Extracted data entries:
__________

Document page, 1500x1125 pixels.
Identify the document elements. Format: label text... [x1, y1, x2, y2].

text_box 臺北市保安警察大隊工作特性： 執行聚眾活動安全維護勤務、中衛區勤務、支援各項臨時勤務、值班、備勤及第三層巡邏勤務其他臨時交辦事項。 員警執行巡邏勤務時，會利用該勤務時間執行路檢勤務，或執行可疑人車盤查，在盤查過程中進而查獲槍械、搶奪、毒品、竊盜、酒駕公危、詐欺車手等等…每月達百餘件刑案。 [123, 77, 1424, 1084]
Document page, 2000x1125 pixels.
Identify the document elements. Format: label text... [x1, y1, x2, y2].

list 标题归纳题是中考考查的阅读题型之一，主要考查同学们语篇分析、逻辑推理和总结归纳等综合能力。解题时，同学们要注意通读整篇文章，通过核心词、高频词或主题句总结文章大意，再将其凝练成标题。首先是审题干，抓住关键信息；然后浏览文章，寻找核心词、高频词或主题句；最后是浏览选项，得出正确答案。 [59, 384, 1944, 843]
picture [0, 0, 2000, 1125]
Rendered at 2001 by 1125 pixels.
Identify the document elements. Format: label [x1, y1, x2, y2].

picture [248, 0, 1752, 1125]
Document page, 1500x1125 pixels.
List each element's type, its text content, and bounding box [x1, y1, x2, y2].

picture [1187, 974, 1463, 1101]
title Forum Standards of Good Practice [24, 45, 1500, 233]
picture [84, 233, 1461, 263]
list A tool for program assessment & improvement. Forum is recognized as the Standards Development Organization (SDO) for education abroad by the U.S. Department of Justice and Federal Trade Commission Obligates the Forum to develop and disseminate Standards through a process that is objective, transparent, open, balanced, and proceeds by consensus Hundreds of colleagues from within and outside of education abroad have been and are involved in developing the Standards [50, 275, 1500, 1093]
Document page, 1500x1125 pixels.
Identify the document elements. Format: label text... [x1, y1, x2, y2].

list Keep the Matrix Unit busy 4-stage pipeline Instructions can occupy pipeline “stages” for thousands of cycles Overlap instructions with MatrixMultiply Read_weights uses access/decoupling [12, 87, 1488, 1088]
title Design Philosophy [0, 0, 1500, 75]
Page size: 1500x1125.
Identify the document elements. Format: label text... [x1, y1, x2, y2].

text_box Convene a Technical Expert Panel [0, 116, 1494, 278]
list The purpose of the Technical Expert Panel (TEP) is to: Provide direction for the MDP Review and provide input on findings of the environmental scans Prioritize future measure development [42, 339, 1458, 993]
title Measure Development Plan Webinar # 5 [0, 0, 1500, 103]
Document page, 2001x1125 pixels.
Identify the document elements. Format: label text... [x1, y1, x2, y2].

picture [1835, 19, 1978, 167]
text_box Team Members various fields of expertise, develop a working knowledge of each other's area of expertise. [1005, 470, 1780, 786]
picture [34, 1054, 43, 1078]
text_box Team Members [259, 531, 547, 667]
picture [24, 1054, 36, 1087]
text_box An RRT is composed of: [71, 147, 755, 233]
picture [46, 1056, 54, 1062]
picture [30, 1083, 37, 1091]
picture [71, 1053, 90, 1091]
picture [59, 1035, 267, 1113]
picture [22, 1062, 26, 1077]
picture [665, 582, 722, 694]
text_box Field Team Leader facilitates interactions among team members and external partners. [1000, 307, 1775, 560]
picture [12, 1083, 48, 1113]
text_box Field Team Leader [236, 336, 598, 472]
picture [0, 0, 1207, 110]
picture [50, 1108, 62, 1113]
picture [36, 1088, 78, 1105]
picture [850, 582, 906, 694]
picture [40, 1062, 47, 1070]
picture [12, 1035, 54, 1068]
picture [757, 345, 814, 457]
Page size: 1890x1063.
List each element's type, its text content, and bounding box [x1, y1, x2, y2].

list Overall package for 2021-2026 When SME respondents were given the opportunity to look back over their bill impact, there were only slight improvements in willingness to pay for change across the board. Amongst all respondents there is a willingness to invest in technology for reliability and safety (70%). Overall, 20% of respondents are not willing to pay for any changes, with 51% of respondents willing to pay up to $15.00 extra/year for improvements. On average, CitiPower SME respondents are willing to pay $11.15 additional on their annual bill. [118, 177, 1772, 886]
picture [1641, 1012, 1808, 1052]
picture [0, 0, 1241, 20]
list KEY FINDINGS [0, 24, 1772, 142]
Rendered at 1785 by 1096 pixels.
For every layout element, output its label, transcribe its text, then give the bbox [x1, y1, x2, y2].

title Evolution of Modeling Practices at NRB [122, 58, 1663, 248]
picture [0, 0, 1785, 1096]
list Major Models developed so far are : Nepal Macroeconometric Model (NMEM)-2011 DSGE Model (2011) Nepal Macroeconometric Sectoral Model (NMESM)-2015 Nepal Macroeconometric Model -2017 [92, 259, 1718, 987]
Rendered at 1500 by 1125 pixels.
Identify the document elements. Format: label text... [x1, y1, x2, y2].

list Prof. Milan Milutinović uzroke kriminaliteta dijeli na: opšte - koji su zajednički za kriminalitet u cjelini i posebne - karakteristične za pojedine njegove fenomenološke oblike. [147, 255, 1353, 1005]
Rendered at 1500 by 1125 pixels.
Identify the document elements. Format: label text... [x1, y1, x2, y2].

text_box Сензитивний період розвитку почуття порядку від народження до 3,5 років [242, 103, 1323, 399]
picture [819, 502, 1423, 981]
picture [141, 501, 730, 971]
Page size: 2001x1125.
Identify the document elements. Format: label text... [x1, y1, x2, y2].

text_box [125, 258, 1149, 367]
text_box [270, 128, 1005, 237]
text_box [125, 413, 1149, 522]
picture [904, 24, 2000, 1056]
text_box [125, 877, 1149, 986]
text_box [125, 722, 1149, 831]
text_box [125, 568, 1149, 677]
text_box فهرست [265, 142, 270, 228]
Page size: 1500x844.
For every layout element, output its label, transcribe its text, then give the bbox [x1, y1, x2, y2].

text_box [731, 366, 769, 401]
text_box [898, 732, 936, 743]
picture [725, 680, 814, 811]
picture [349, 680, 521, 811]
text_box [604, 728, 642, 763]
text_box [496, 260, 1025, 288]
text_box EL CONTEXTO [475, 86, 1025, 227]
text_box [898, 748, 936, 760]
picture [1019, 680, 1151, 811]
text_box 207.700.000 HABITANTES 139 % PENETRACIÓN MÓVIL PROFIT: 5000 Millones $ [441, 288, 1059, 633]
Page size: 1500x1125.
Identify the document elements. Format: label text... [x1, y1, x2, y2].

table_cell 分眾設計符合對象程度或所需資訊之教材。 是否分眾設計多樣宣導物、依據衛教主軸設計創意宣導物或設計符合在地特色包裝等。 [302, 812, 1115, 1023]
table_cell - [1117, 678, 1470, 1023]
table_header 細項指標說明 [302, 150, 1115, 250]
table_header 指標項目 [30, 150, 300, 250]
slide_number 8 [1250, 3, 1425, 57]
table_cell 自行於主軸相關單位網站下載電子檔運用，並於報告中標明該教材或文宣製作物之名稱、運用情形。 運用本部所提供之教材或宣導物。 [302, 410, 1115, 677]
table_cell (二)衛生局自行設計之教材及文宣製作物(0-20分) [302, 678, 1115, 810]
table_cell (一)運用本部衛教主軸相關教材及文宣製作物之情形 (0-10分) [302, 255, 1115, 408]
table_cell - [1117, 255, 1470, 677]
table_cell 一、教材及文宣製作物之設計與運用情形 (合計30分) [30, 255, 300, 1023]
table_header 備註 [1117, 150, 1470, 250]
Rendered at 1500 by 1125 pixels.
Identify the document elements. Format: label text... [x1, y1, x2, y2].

__________

PROBLEM STATEMENT:
Every line above that holds the string "size" should be returned.

ANSWER SPACE:
Page size: 1500x1125.
Page size: 1890x1063.
Page size: 2001x1125.
Page size: 1500x844.
Page size: 1500x1125.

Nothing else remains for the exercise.